One of the first and certainly the most influential example was made by Richard Bull (MP) who corresponded regularly with James Granger about his print collection and its organisation according to Granger's typologies. The Bull-Granger, as Richard Bull's extra-illustrated copy is often called, is now in the collection of the Huntington Library in California. A large collection of extra-illustrated books was formed during the same period by Anthony Morris Storer who bequeathed them to Eton College in 1799. In the British Museum, a particularly impressive and early example is the copy of Some Account of London by Thomas Pennant, extra-illustrated by John Charles Crowle. Crowle filled fourteen folio volumes, bound in gold-tooled red leather, with a collection of over 3347 prints and drawings of London topography and of portrayals of historical events and people connected with the history of London.

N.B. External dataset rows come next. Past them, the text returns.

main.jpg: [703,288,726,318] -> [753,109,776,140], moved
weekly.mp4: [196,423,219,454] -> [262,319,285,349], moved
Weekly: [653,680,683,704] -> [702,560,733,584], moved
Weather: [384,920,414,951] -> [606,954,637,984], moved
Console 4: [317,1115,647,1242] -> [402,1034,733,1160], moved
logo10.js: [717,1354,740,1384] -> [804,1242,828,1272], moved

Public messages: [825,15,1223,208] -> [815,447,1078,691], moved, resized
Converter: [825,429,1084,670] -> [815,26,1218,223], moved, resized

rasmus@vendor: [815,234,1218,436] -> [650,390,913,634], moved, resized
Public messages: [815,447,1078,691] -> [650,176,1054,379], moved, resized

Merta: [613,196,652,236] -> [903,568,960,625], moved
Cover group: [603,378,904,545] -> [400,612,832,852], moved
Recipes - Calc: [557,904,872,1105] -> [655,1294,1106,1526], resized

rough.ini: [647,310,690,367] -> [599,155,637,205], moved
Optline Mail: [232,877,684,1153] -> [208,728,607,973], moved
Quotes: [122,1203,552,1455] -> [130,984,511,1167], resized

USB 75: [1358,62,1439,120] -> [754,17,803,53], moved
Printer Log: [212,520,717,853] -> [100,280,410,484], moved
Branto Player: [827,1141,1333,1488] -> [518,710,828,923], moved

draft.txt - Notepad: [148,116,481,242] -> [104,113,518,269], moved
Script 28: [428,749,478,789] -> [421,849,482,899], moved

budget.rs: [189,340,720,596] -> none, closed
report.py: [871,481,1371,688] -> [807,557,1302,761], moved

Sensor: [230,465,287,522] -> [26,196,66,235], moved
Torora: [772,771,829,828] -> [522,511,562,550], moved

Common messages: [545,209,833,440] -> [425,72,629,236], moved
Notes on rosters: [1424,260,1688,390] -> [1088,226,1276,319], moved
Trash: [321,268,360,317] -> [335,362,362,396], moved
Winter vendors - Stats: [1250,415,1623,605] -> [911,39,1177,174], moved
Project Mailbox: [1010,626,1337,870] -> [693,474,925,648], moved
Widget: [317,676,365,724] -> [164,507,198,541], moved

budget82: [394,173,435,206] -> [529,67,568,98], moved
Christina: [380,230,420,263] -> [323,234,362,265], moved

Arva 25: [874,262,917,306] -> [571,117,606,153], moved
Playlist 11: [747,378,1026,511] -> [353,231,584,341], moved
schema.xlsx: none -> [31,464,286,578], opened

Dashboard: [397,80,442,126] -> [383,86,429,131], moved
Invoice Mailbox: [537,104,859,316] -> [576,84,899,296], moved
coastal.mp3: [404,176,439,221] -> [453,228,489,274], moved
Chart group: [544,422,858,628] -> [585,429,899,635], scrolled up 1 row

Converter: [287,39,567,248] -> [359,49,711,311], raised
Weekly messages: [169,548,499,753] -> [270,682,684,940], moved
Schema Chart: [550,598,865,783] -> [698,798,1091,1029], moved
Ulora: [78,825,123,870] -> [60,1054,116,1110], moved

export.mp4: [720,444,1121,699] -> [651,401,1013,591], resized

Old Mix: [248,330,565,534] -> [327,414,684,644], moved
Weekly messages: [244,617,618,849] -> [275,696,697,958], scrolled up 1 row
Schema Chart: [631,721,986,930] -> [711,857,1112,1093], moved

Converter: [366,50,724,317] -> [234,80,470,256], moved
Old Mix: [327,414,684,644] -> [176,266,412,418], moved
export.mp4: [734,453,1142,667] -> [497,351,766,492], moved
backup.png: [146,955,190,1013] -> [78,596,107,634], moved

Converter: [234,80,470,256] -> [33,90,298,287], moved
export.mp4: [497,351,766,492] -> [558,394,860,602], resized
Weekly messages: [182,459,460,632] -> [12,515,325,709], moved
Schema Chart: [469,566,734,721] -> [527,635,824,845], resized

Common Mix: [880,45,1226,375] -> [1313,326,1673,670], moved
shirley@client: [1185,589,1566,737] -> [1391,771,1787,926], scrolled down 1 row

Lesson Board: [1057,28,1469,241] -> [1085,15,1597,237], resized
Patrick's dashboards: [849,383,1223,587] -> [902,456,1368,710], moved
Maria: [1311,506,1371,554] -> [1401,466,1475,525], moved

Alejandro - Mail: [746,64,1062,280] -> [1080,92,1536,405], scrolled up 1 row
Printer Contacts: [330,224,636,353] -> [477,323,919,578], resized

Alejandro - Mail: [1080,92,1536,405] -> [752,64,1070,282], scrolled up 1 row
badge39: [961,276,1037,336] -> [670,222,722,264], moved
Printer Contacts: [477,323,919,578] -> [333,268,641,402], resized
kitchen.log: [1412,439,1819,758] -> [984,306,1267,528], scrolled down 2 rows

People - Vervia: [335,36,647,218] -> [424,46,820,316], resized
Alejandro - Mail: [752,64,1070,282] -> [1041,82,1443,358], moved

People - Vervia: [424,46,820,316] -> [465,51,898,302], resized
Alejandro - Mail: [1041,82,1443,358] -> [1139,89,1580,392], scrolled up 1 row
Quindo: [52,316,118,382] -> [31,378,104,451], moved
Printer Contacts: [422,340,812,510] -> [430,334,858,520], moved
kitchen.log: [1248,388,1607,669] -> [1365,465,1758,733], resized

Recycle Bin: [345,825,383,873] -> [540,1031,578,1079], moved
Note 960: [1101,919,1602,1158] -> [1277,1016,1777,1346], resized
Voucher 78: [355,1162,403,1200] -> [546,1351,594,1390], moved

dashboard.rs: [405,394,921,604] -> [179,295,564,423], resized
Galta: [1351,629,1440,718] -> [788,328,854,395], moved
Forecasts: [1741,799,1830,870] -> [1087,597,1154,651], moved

It was bequeathed to the British Museum in 1811 where it is registered under number G,1.1.

Perhaps the largest project in the genre are the extra-illustrated books and related materials produced by Alexander Hendras Sutherland and his wife Charlotte, née Hussey, between c.1795 and 1839. The Sutherland collection is now shared between the Ashmolean Museum and the Bodleian Library.

Other examples include an 1868 edition of Aloysius Bertrand's prose-poem collection Gaspard de la Nuit, illustrated with watercolors by Louis Émile Benassit and Lucien Pillot for Henri Breuil, a Dijon chocolatier, now in the collection of the Bibliothèque patrimoniale et d'étude de Dijon, and a copy of the Paul Meurice 1886 French translation of A Midsummer Night's Dream, covered inside and out with watercolors painted by Pinckney Marcius-Simons in 1908, in the collection of the Folger Shakespeare Library in Washington, D.C., which has made all the images available online.